“Glad to meet any friend of my father, Mr. Ryan.” Roy Beaudry offered his hand. His fine eyes glowed.
“Wait,” warned the little cowpuncher grimly. “I’m no liar, whativer else I’ve been. Mebbe you’ll be glad you’ve met me—an’ mebbe you won’t. First off, I was no friend of your father. I trailed with the Rutherford outfit them days. It’s all long past and I’ll tell youse straight that he just missed me in the round-up that sent two of our bunch to the pen.”
In the heart of young Beaudry a dull premonition of evil stirred. His hand fell limply. Why had this man come out of the dead past to seek him? His panic-stricken eyes clung as though fascinated to those of Ryan.
“Do you mean . . . that you were a rustler?”

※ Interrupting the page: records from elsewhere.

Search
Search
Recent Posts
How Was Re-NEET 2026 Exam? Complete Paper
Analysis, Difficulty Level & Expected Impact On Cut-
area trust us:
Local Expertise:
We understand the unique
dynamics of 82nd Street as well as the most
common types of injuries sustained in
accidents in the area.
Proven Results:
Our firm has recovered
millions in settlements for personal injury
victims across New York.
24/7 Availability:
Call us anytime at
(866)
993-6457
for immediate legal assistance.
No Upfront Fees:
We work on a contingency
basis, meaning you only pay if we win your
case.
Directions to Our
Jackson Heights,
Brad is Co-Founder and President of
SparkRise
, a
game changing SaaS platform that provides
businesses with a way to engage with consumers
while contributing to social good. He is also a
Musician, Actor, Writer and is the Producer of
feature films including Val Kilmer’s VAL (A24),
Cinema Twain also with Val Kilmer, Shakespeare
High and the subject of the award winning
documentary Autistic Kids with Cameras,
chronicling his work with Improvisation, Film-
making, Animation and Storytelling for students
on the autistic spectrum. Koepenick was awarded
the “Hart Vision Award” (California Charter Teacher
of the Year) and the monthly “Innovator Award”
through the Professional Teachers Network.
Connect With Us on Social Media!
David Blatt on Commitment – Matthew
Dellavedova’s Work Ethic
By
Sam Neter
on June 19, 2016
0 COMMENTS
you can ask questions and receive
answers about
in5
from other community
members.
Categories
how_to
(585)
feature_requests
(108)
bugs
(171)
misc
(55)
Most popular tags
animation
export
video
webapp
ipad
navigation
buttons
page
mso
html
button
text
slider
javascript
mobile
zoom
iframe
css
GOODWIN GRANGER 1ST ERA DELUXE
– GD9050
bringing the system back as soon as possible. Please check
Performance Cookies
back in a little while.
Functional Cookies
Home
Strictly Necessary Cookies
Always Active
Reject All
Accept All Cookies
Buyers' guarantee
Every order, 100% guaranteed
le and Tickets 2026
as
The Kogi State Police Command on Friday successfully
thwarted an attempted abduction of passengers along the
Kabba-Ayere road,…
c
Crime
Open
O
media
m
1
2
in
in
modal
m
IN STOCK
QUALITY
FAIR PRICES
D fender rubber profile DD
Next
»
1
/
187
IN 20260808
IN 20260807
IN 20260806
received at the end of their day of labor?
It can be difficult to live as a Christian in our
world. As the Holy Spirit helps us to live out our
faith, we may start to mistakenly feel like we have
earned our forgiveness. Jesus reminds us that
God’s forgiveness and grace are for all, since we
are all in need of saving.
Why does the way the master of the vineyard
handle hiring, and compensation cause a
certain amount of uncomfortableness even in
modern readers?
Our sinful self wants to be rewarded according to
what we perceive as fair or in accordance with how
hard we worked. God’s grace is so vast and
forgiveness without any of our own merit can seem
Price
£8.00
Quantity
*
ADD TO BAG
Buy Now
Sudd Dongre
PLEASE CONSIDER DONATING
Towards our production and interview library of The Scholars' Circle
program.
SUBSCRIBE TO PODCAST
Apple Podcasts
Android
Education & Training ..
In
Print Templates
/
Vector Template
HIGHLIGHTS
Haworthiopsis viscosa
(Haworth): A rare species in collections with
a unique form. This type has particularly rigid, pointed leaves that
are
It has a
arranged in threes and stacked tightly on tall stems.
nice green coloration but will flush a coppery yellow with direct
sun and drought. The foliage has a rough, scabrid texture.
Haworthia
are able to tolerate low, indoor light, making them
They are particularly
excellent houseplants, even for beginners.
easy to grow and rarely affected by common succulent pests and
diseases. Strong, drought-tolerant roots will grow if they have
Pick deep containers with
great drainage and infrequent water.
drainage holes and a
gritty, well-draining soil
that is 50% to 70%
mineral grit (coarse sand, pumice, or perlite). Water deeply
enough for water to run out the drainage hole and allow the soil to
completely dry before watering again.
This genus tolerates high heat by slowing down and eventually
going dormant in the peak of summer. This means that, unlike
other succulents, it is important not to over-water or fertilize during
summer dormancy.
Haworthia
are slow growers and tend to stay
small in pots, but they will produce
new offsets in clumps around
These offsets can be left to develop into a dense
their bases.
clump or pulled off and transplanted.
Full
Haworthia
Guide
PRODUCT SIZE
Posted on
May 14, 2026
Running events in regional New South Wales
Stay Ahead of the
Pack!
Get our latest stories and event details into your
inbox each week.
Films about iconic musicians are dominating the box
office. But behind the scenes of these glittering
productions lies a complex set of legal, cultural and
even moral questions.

Ryan looked full at him. “You’ve said it. I was a wild young colt thim days, full of the divil and all. But remimber this. I held no grudge at Jack Beaudry. That’s what he was elected for—to put me and my sort out of business. Why should I hate him because he was man enough to do it?”
“That’s not what some of your friends thought.”
“You’re right, worse luck. I was out on the range when it happened. I’ll say this for Hal Rutherford. He was full of bad whiskey when your father was murdered. . . . But that ended it for me. I broke with the Huerfano gang outfit and I’ve run straight iver since.”
“Why have you come to me? What do you want?” asked the young lawyer, his throat dry.
“I need your help.”
“What for? Why should I give it? I don’t know you.”
“It’s not for mysilf that I want it. There’s a friend of your father in trouble. When I saw the sign with your name on it I came in to tell you.”
“What sort of trouble?”
“That’s a long story. Did you iver hear of Dave Dingwell?”
“Yes. I’ve never met him, but he put me through law school.”
“How come that?”
“I was living in Denver with my aunt. A letter came from Mr. Dingwell offering to pay the expenses of my education. He said he owed that much to my father.”
“Well, then, Dave Dingwell has disappeared off the earth.”
“What do you mean—disappeared?” asked Roy.
“He walked out of the Legal Tender Saloon one night and no friend of his has seen him since. That was last Tuesday.”
“Is that all? He may have gone hunting—or to Denver—or Los Angeles.”
“No, he didn’t do any one of the three. He was either murdered or else hid out in the hills by them that had a reason for it.”
“Do you suspect some one?”
“I do,” answered Ryan promptly. “If he was killed, two tinhorn gamblers did it. If he’s under guard in the hills, the Rutherford gang have got him.”
“The Rutherfords, the same ones that—?”
“The ver-ry same—Hal and Buck and a brood of young hellions they have raised.”